→ **Task to carry out**
Of the material below, the lines to be retyped are those from the line containing "stained for a" through the line containing "staining of ovarian", inclusive; reproduce them exactly.

→ **Information provided**
▼▼▼

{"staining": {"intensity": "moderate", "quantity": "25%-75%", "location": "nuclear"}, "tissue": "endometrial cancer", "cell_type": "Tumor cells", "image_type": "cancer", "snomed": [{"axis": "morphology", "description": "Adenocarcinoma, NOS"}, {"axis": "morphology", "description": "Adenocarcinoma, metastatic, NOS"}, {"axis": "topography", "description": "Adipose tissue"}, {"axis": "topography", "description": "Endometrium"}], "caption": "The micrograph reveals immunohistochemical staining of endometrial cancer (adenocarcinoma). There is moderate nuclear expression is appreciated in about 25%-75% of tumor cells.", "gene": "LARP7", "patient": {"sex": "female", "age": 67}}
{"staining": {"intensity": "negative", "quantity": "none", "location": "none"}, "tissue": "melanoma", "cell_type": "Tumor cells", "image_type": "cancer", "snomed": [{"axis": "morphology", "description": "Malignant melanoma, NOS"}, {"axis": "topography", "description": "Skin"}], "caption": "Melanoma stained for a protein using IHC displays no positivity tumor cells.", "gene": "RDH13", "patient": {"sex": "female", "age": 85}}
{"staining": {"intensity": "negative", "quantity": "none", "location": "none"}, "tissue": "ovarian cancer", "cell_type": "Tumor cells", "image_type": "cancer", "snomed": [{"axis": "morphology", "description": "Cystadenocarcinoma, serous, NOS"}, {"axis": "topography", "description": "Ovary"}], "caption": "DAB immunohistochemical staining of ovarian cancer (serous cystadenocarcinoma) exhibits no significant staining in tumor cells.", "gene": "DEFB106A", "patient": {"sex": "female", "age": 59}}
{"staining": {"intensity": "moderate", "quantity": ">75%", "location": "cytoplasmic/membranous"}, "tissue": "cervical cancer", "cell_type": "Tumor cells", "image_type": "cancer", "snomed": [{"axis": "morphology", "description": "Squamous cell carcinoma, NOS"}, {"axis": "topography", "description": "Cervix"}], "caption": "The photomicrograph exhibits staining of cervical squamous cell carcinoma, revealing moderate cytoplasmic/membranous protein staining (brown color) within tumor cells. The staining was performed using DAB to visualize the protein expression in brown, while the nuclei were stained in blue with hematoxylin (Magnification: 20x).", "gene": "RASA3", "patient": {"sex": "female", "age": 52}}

▲▲▲

→ **Task output**
{"staining": {"intensity": "negative", "quantity": "none", "location": "none"}, "tissue": "melanoma", "cell_type": "Tumor cells", "image_type": "cancer", "snomed": [{"axis": "morphology", "description": "Malignant melanoma, NOS"}, {"axis": "topography", "description": "Skin"}], "caption": "Melanoma stained for a protein using IHC displays no positivity tumor cells.", "gene": "RDH13", "patient": {"sex": "female", "age": 85}}
{"staining": {"intensity": "negative", "quantity": "none", "location": "none"}, "tissue": "ovarian cancer", "cell_type": "Tumor cells", "image_type": "cancer", "snomed": [{"axis": "morphology", "description": "Cystadenocarcinoma, serous, NOS"}, {"axis": "topography", "description": "Ovary"}], "caption": "DAB immunohistochemical staining of ovarian cancer (serous cystadenocarcinoma) exhibits no significant staining in tumor cells.", "gene": "DEFB106A", "patient": {"sex": "female", "age": 59}}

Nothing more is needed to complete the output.